To be done. In the article about Ukrainian artillery covered in memes, what name is written on the barrel of the Pion?
## Start Text extract
There’s at least one Ukrainian artillery battery that is now covering its equipment, such as the Russian-built 2S7 Pion self-propelled artillery cannon, in memes. 

This one Pion has “Super Bonker 9000,” written on the barrel, kind of a “Boaty McBoatface”-style approach to naming military equipment and keeping with the greatest traditions of the internet, where everything seems to be gleefully stupid. The chassis has been covered in pictures of smiling Shiba Inu dogs, which is a symbol of an internet phenomenon known as the “North Atlantic Fellas Organization,” a playful spin on the NATO acronym. The group can best be described as a loose collection of internet shitposters fighting Russian disinformation and raising money for the Ukrainian war effort. 

So now, if you go to – and yes, this internet domain name was somehow not already taken – signmyrocket.com, you can have your own messages painted on some munitions heading towards the Russian front lines. 

One part artillery, one part memes. 

This particular fundraising campaign was started by a Ukrainian student named Anton Sokolenko. Chip in a few dollars to write something on some munitions, and the money will go towards buying things Ukrainian soldiers need. Soon enough, you have some self-propelled artillery that is bringing internet memes into terrestrial form. It’s similar to something like the Telegram account artillery_text, where you can donate money along with having a personal message written on an artillery shell. 

Of course, combining humor with artillery is nothing new. After all, soldiers are people, and they are going to joke around at all times. It’s not like fighting WWII stopped Allied soldiers from scrawling “Easter eggs for Hitler” on artillery shells or drawing on every flat surface that “Killroy was here.”

So, it appears that the meme wars are as real as the next fire mission.
## End Text extract
## Start Supplied material
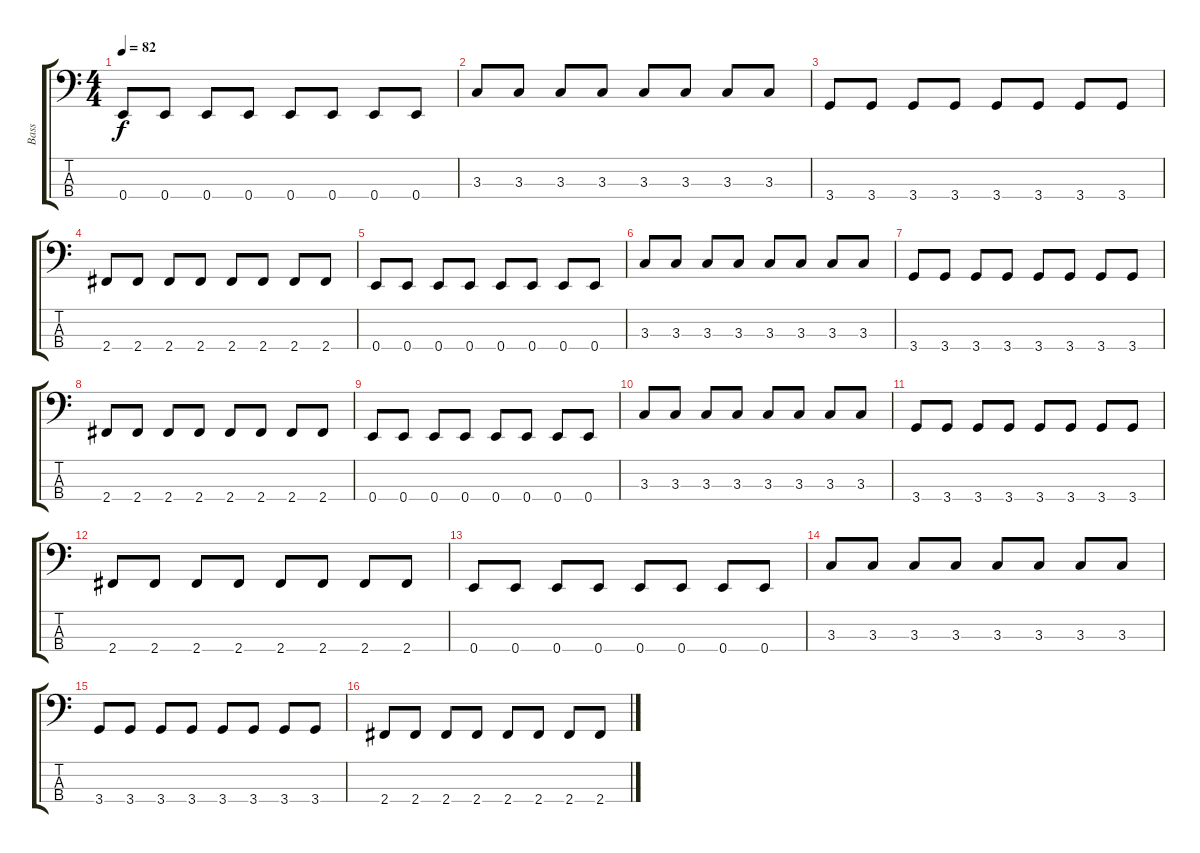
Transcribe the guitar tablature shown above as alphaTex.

\track ("Bass" "Bass") {instrument electricbassfinger}
\staff {score tabs}
\tuning (G2 D2 A1 E1) {hide}
\ts (4 4)
\tempo 82
\clef f4
\ks c
0.4.8{dy f} 0.4.8 0.4.8 0.4.8 0.4.8 0.4.8 0.4.8 0.4.8 |
3.3.8 3.3.8 3.3.8 3.3.8 3.3.8 3.3.8 3.3.8 3.3.8 |
3.4.8 3.4.8 3.4.8 3.4.8 3.4.8 3.4.8 3.4.8 3.4.8 |
2.4.8 2.4.8 2.4.8 2.4.8 2.4.8 2.4.8 2.4.8 2.4.8 |
0.4.8 0.4.8 0.4.8 0.4.8 0.4.8 0.4.8 0.4.8 0.4.8 |
3.3.8 3.3.8 3.3.8 3.3.8 3.3.8 3.3.8 3.3.8 3.3.8 |
3.4.8 3.4.8 3.4.8 3.4.8 3.4.8 3.4.8 3.4.8 3.4.8 |
2.4.8 2.4.8 2.4.8 2.4.8 2.4.8 2.4.8 2.4.8 2.4.8 |
0.4.8 0.4.8 0.4.8 0.4.8 0.4.8 0.4.8 0.4.8 0.4.8 |
3.3.8 3.3.8 3.3.8 3.3.8 3.3.8 3.3.8 3.3.8 3.3.8 |
3.4.8 3.4.8 3.4.8 3.4.8 3.4.8 3.4.8 3.4.8 3.4.8 |
2.4.8 2.4.8 2.4.8 2.4.8 2.4.8 2.4.8 2.4.8 2.4.8 |
0.4.8 0.4.8 0.4.8 0.4.8 0.4.8 0.4.8 0.4.8 0.4.8 |
3.3.8 3.3.8 3.3.8 3.3.8 3.3.8 3.3.8 3.3.8 3.3.8 |
3.4.8 3.4.8 3.4.8 3.4.8 3.4.8 3.4.8 3.4.8 3.4.8 |
2.4.8 2.4.8 2.4.8 2.4.8 2.4.8 2.4.8 2.4.8 2.4.8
## End Supplied material
Answer in full. "Super Bonker 9000."